Pick out the lines below that contain the string "left" and copy them all.

____________

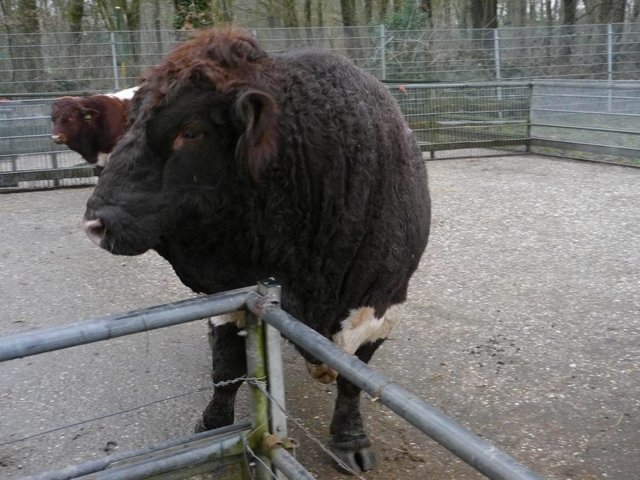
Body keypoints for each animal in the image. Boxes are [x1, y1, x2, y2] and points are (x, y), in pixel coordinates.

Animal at [83, 27, 431, 474]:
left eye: (190, 131)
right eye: (132, 121)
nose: (95, 222)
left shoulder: (382, 302)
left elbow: (353, 379)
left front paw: (350, 438)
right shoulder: (228, 288)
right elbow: (227, 368)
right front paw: (213, 426)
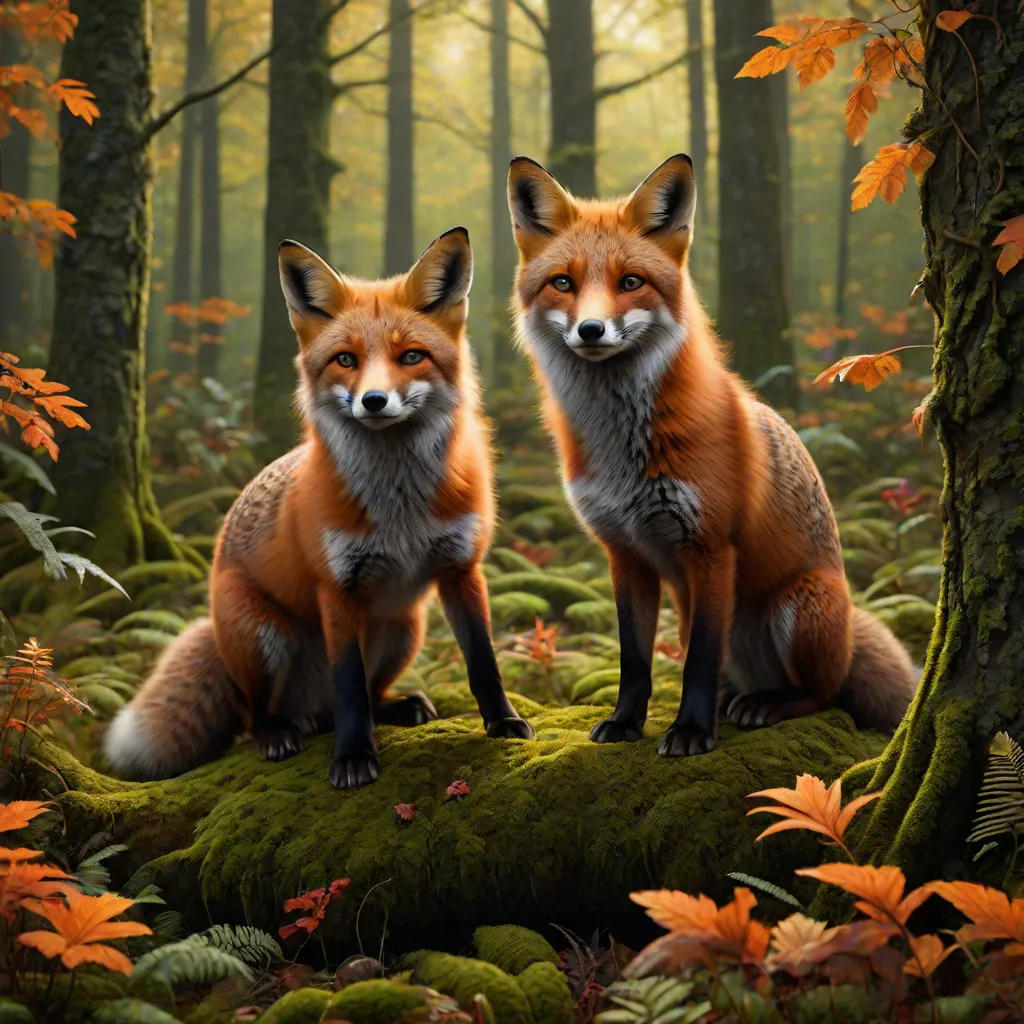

____________

ANSWER BOX:
left eye: (190, 131)
left shoulder: (382, 302)
left elbow: (353, 379)
left front paw: (350, 438)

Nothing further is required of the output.